6. Your employer committed fraud
If you were induced to resign or were fired because you were tricked with bad information and used it, you could have grounds for a wrongful termination lawsuit.
“The hardest part of proving fraud is showing that the employer acted badly on purpose, in an intentional effort to trick you. That requires good documentation of how, when, to whom, and by what means the false representations were made,” Nolo explains. However, if you can prove that a superior knew about false information that was given to you in order to trick you, and that you acted upon that information and were later fired for it, you can claim fraud in your termination suit.
7. You were defamed
Defamation occurs when your reputation or good standing in the community is jeopardized by someone who intentionally spreads false facts about you. If your employer defames you during the firing process, you can claim a wrongful termination and a potentially win a defamation suit, since those false facts could in turn make it difficult for you to find another job.

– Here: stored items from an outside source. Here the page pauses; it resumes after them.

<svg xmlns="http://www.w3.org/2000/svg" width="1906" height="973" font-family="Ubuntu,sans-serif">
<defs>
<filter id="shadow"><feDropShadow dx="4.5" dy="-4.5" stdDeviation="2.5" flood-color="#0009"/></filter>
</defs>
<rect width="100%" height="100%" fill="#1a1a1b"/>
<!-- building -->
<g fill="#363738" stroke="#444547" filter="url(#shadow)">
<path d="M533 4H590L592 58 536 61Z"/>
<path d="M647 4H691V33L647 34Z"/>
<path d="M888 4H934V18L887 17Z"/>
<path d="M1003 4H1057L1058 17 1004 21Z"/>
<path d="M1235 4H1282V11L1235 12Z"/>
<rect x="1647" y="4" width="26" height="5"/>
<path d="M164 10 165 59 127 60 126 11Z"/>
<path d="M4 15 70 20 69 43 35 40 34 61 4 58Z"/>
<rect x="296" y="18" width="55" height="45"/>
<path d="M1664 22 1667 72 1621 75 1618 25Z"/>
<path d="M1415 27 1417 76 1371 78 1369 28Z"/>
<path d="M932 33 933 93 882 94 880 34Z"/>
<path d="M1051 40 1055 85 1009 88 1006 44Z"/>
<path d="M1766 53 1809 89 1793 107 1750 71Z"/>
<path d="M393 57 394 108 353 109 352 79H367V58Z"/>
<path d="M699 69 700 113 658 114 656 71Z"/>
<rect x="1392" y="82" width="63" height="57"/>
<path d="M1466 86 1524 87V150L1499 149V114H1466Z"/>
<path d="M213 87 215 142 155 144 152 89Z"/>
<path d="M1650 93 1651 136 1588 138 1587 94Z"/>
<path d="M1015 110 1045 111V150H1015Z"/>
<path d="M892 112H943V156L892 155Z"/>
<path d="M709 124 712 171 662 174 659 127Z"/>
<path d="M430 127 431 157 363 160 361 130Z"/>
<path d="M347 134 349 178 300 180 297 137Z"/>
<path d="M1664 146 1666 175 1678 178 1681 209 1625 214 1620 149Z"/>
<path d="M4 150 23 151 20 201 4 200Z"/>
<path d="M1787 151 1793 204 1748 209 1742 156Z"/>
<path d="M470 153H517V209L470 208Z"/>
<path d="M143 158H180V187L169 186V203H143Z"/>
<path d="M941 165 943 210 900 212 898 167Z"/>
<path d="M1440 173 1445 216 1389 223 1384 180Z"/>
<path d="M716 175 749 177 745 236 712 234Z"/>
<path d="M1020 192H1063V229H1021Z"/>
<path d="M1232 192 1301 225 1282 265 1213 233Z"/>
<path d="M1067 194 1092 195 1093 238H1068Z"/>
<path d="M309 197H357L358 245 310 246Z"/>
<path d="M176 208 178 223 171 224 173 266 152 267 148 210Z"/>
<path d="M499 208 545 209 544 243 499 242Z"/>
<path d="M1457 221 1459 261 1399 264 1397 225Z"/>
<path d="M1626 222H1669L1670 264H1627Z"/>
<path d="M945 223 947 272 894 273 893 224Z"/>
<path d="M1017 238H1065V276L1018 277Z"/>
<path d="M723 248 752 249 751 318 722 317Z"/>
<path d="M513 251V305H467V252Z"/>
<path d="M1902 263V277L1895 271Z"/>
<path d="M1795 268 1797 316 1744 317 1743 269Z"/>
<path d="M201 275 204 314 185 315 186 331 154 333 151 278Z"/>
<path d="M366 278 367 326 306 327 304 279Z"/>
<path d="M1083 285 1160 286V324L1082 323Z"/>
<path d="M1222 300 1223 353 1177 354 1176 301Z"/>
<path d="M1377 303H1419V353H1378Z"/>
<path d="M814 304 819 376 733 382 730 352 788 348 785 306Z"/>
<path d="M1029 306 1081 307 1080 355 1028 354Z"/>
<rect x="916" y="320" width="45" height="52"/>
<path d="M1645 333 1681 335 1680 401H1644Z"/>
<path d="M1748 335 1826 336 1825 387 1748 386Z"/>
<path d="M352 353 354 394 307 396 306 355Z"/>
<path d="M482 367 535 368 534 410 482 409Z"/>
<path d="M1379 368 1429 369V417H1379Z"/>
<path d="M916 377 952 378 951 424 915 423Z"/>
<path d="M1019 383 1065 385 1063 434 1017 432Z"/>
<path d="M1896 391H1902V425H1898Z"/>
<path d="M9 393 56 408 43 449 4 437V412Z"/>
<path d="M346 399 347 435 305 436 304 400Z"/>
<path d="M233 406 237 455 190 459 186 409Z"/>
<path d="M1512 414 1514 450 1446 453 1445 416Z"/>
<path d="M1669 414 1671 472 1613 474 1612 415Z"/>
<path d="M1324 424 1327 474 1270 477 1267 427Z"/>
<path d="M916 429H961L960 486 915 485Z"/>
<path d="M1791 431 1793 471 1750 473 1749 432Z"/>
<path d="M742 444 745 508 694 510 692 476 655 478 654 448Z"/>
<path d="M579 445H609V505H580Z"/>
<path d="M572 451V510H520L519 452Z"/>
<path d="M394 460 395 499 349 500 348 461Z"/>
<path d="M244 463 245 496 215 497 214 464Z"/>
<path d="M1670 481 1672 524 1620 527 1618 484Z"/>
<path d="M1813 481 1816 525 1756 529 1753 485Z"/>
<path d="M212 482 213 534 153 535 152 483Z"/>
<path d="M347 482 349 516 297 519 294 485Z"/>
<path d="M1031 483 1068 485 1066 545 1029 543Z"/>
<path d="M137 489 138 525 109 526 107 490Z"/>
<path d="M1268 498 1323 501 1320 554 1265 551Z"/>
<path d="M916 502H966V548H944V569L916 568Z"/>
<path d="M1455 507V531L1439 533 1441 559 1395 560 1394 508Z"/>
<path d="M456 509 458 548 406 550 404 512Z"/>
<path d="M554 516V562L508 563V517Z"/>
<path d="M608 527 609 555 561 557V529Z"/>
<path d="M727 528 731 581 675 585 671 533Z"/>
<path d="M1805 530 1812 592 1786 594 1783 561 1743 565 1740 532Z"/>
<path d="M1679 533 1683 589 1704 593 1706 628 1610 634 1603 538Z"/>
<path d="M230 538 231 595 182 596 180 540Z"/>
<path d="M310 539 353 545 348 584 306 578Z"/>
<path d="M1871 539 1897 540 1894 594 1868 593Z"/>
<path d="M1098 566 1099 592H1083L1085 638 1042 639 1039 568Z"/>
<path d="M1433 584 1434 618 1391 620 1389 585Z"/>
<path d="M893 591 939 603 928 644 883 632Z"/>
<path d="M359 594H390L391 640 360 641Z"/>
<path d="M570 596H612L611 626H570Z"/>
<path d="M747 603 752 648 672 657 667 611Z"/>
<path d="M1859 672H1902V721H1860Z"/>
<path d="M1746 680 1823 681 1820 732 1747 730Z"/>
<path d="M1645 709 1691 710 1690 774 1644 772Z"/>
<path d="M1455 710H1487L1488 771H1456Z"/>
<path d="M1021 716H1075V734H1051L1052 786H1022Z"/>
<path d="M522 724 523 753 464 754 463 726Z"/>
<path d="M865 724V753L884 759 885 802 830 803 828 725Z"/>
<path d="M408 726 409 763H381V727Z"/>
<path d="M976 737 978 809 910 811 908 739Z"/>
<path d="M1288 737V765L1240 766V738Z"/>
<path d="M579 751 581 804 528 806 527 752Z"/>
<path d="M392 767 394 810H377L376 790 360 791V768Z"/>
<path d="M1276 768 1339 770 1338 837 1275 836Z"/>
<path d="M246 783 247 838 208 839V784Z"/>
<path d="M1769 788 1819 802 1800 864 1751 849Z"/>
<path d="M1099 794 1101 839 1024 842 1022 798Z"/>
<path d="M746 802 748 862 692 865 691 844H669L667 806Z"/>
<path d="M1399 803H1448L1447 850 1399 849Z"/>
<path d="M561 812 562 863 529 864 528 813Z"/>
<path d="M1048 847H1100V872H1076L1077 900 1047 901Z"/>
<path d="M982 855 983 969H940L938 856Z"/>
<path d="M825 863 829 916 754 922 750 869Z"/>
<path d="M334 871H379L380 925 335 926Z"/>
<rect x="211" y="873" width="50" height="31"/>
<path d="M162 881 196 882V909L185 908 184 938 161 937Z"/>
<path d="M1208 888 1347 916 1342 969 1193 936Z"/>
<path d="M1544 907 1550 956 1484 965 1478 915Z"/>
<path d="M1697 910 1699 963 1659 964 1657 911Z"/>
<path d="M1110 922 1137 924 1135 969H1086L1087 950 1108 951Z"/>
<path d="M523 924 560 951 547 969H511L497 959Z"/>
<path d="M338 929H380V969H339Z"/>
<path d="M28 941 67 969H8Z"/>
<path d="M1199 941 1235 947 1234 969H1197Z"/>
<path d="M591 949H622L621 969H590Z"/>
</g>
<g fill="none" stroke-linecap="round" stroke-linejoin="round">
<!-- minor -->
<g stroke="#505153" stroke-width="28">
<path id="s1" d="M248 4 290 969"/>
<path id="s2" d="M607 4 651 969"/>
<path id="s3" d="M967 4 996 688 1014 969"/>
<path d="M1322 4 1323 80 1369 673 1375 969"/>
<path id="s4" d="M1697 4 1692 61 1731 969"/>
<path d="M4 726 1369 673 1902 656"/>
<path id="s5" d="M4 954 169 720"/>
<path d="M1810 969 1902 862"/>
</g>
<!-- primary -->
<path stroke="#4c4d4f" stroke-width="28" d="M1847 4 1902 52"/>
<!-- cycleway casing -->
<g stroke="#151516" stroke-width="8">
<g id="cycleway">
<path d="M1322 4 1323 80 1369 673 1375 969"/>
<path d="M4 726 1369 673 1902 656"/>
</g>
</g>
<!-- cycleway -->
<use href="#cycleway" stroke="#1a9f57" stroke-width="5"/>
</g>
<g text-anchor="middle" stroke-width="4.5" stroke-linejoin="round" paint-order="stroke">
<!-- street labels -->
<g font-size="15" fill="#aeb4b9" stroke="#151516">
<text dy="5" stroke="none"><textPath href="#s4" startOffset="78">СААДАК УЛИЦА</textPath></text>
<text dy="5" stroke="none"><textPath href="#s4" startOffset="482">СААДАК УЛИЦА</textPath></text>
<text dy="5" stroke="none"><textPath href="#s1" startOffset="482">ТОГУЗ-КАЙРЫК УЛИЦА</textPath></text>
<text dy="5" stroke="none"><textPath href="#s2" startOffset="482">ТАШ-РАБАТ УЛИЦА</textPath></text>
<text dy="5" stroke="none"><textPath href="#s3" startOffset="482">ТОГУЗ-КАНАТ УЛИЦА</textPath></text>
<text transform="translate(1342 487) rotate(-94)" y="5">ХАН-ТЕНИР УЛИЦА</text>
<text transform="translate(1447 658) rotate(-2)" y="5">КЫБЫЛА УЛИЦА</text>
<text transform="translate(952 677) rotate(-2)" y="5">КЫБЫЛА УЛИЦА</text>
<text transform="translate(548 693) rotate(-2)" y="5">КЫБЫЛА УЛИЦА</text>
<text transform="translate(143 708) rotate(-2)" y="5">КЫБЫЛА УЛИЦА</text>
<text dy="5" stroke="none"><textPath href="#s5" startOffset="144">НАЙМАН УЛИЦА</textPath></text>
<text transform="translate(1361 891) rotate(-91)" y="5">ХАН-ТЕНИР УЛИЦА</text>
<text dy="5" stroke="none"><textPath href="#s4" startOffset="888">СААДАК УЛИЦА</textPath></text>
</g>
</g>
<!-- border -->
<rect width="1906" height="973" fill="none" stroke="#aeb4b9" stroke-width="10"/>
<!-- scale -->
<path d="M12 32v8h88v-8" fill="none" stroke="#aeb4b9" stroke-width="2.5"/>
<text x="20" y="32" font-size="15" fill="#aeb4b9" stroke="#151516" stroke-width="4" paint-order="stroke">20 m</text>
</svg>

This is part of the case political cartoonist Ted Rall is bringing against the Los Angeles Times, claiming he was wrongfully terminated after publishing a cartoon and blog post about being rough-housed by the Los Angeles Police Department. The paper published a note in the paper that raised suspicion about the accuracy of Rall’s post, but Rall claims the paper didn’t investigate properly before making those allegations publicly.
In a defamation suit, you have to prove that the statement(s) about you weren’t just gossip. Your employer must have made the comments as statements of fact, that they knowingly (“maliciously”) knew were incorrect or didn’t bother to vet properly. To win a defamation suit, you must be able to prove that your employer said or wrote those comments to at least one other person, and that those comments negatively impacted your life in some way.